Now, the government has finally decided to clamp down on grey trade by tightening the borders in order to enforce strict implementation of SRO 237 both at federal and provincial levels.
It is important to take some strict measures now as most local manufacturers’ businesses are severely impacted due to decline in sales and hence loss of revenue for the government in terms of indirect taxation. Since they are legitimate and registered businesses regulated by laws of Pakistan, they comply with all health, quality and labelling standards set by provincial food authorities bearing additional costs. Moreover, multinationals that have large local manufacturing footprint also introduce special category of brands to test market by importing their products from their foreign counterparts in other countries legally, ensure 100 per cent compliant to the local regulatory requirement of standards.

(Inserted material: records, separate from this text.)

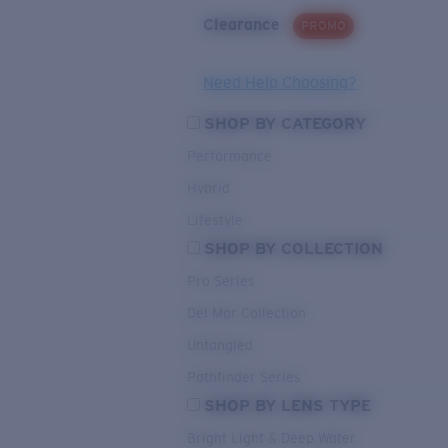
Clearance
PROMO
Need Help Choosing?
SHOP BY CATEGORY
Performance
Hybrid
Lifestyle
SHOP BY COLLECTION
Pro Series
Del Mar Collection
Untangled
Pathfinder Series
SHOP BY LENS TYPE
Bright Light & Deep Water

These include labelling with ingredients in local language, ensuring that shelf life is up to local standards etc. However, due to porous borders, unhindered import channels, non-compliant products pave way to local retail markets, resulting in declining volumes, higher cost of compliances and eventually loss of duties for the government.
There is a major need for all federal and provincial food authorities including Punjab Food Authority; Sindh Food Authority and PSQCA, and provincial law enforcement to coordinate with interior ministries to mobilise their institutions such as border security forces, customs intelligence to conduct raids on borders and warehouses. FIA needs to enforce Intellectual Property Rights violation through rigorous prosecution on counterfeit products and it should be mandatory for provincial food authorities to raid retail sector to deter local retailers and wholesalers from stocking smuggled products.
All in all, for one’s own safety and health, one has to make sure that the product has an expiring date. Foods that have passed its expiry date have no nutritional value. Traders at times tend to rub off the label of the expiry date. If there is no expiry or manufacturing date, then you are better off not buying the product. Reading the product label can save one, especially women and children, from future health problems.